B Trees

B-trees are the most common way of index implementation in almost all relational database systems.

B-trees use fixed size pages of around 4 KB (may vary though) to write the data. Each page has a unique identifier which allows to refer from one page to another page. This gives a tree-like structure like in the following figure:

(Source: Martin Kleppman’s Designing Data Intensive Applications: https://dataintensive.net/)

At the top of the tree there’s a root page. When a key of the index should be looked up, the process starts here.Each key of the root page contains references to child pages, which in turn refer to other pages or hold the final values. If the latter is the case the pages are called leaf pages. Following the references, starting at the root page will eventually lead to a leaf page.

Updating an existing value in a B-tree is quite simple as you simply have to to follow the references for the key that should be updated until it is found in a leaf page. The value for that particular key is changed and written again.

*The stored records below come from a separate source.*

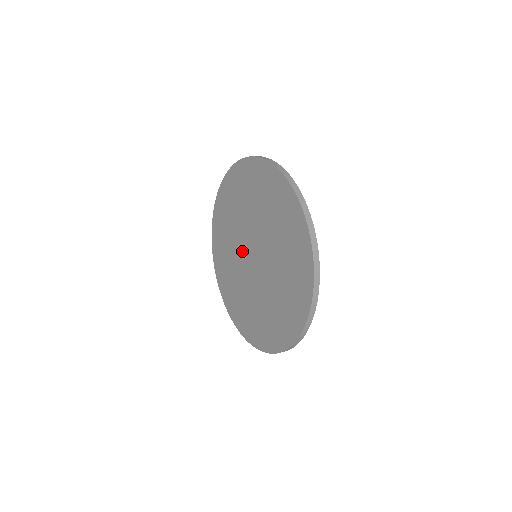
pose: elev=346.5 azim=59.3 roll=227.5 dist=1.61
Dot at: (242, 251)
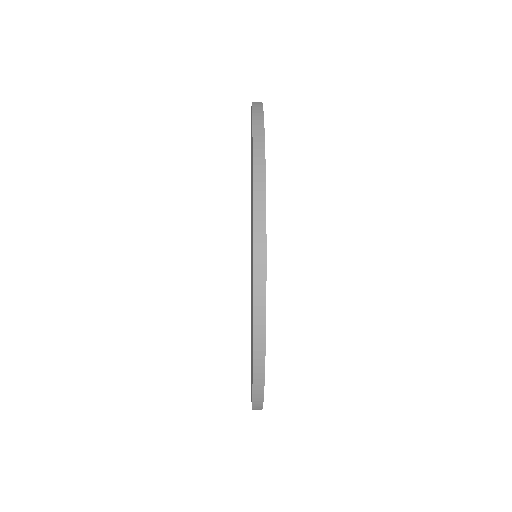
Dot at: occluded
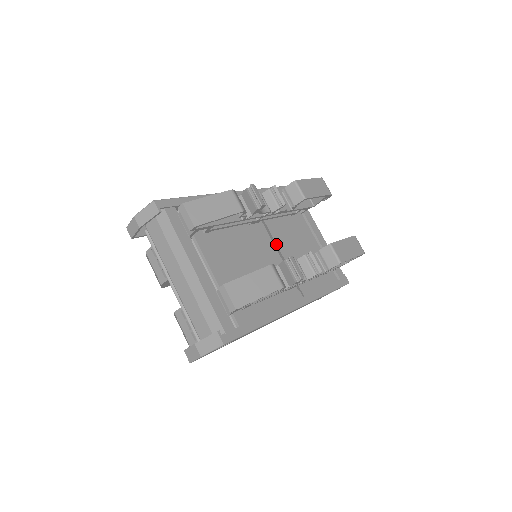
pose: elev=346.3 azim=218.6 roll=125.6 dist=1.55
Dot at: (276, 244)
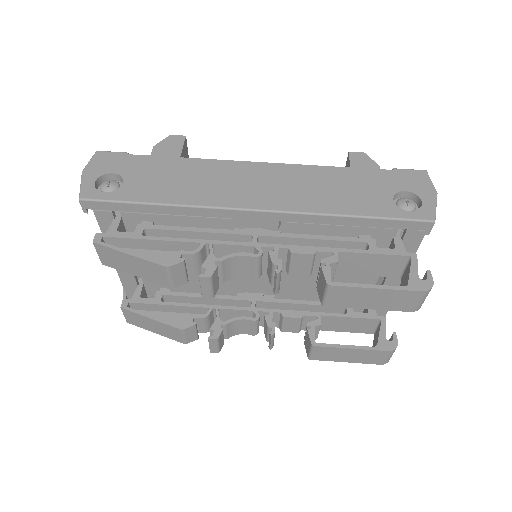
Dot at: occluded
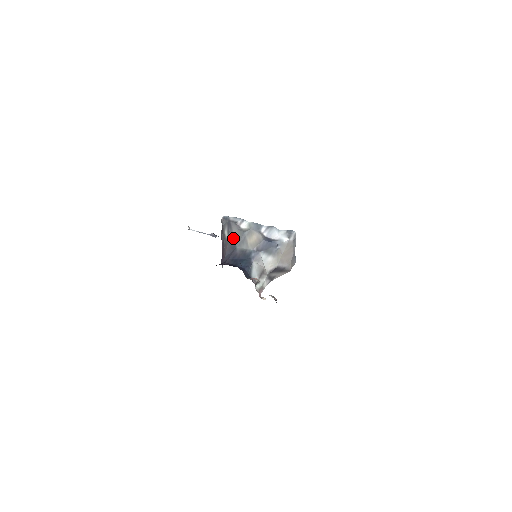
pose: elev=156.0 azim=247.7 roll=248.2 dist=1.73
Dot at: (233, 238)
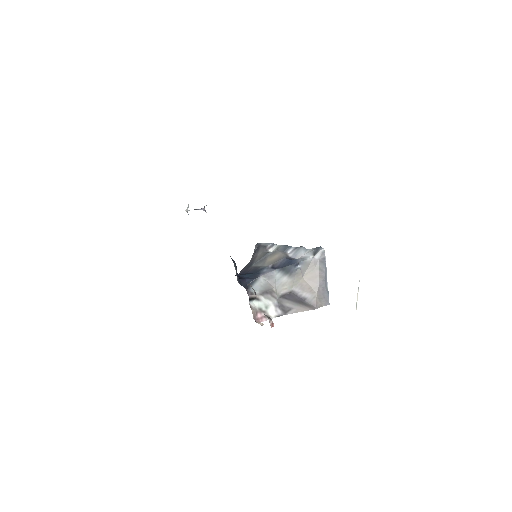
Dot at: (254, 259)
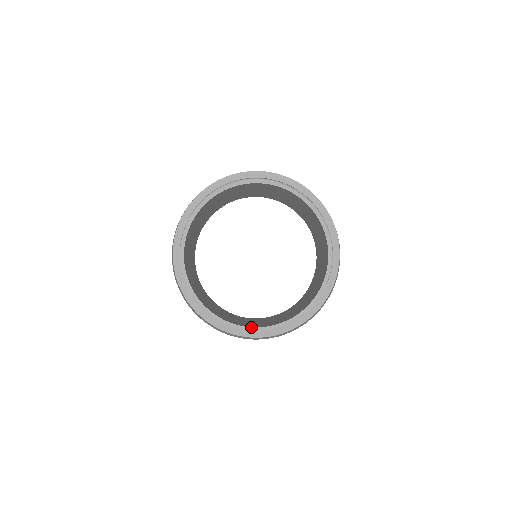
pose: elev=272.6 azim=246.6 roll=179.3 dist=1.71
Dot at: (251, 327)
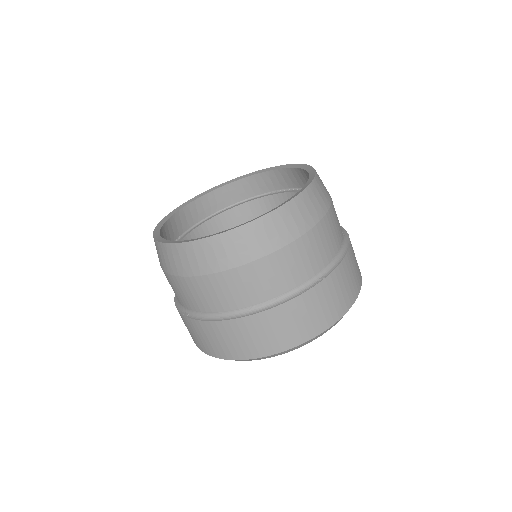
Dot at: occluded
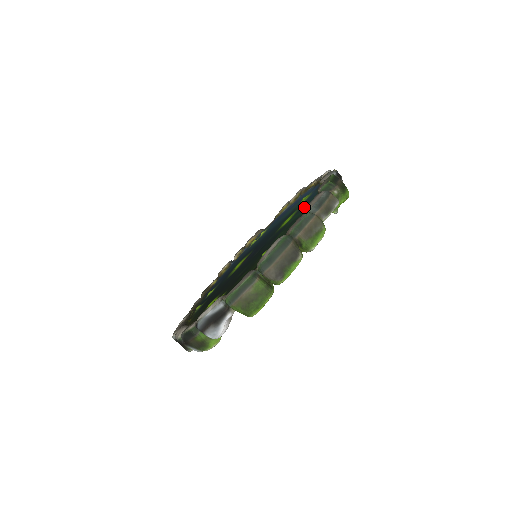
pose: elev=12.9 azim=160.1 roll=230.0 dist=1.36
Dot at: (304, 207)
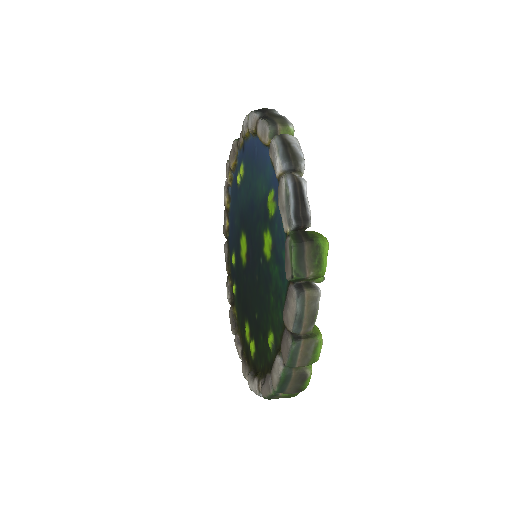
Dot at: (279, 265)
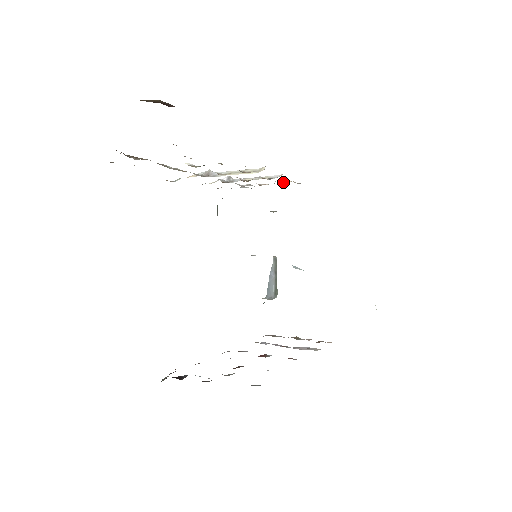
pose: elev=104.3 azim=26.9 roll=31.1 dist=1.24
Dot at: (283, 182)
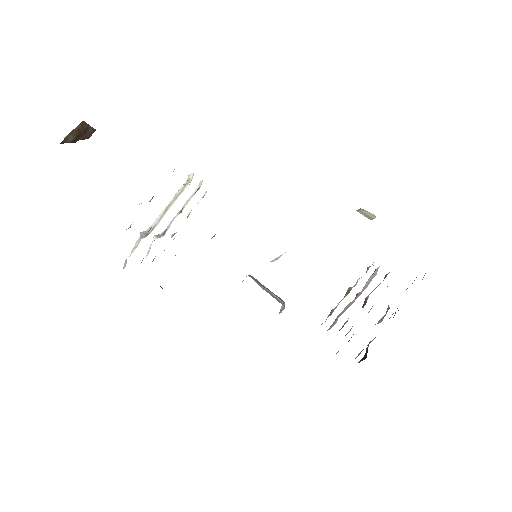
Dot at: (201, 198)
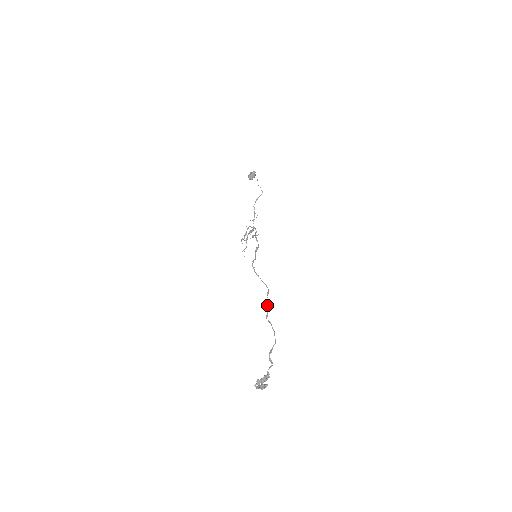
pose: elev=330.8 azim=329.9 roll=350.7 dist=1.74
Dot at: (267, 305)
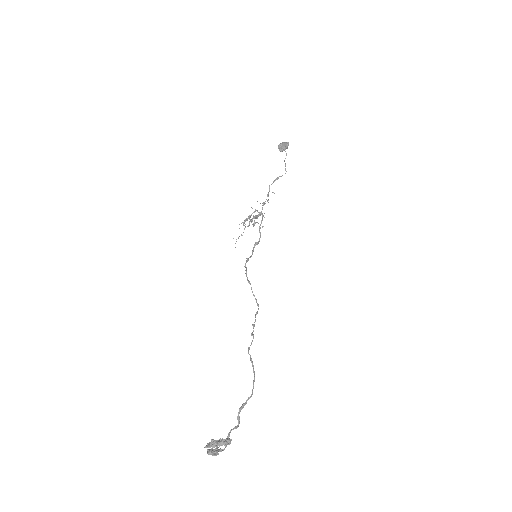
Dot at: occluded
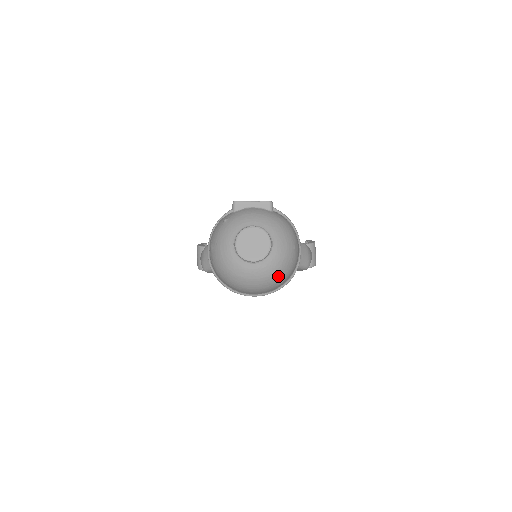
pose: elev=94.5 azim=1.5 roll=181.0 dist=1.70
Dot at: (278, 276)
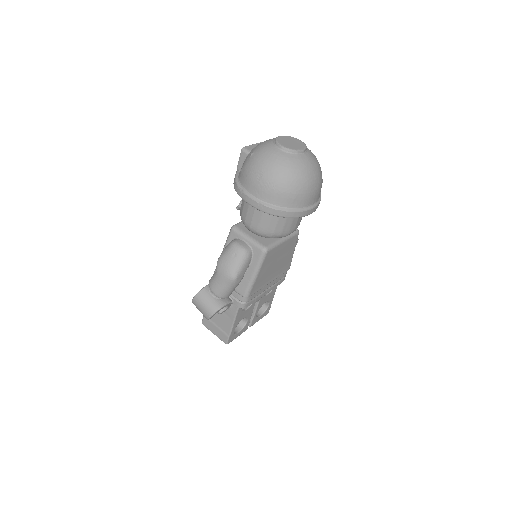
Dot at: (320, 167)
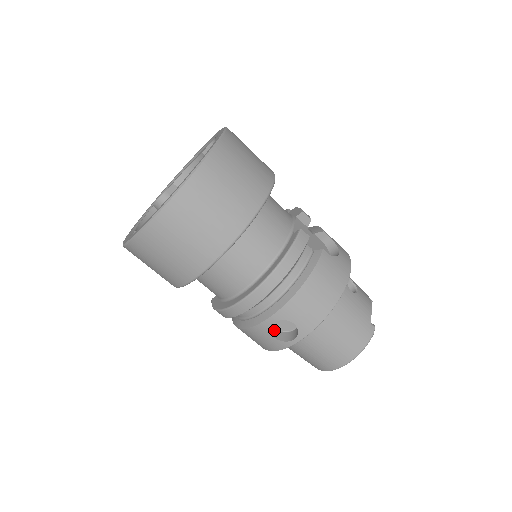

If a new key-value pair should be written, you’ll have to check whether the right leaf page has enough free space to hold the new data. If that’s the case, the data is simply written to the existing file. If not enough space is available, the page needs to be split into n equally sized parts. The parent page holding the reference must be updated accordingly.

A key feature of B-trees are that they are balanced, meaning pages have roughly the same size and all paths from the root to the leafs have the same lenght. The effect of this are predictable lookup times anf efficient traversals through the tree.

A drawback of B-trees are that write operations can be fairly complicated. Fist of all, if a page needs to be split, the parent leaf needs to be updated and re-written too. Second, some writes might be so huge that a single split might not suffice, rather splits of multiple pages are necessary. Thus, write operations can take some time to finish. If the database crashes while a write is happening the data might only partially be written.

To make a database more resilient to such cases, it’s common to add another data structure. This is called a write-ahead log and is written to disk. It is an append-only file and gets updated right before every write operation. If a database crashes while writing a B-tree, the write-ahead log can be used to redo the write operation once the database has recovered from the crash.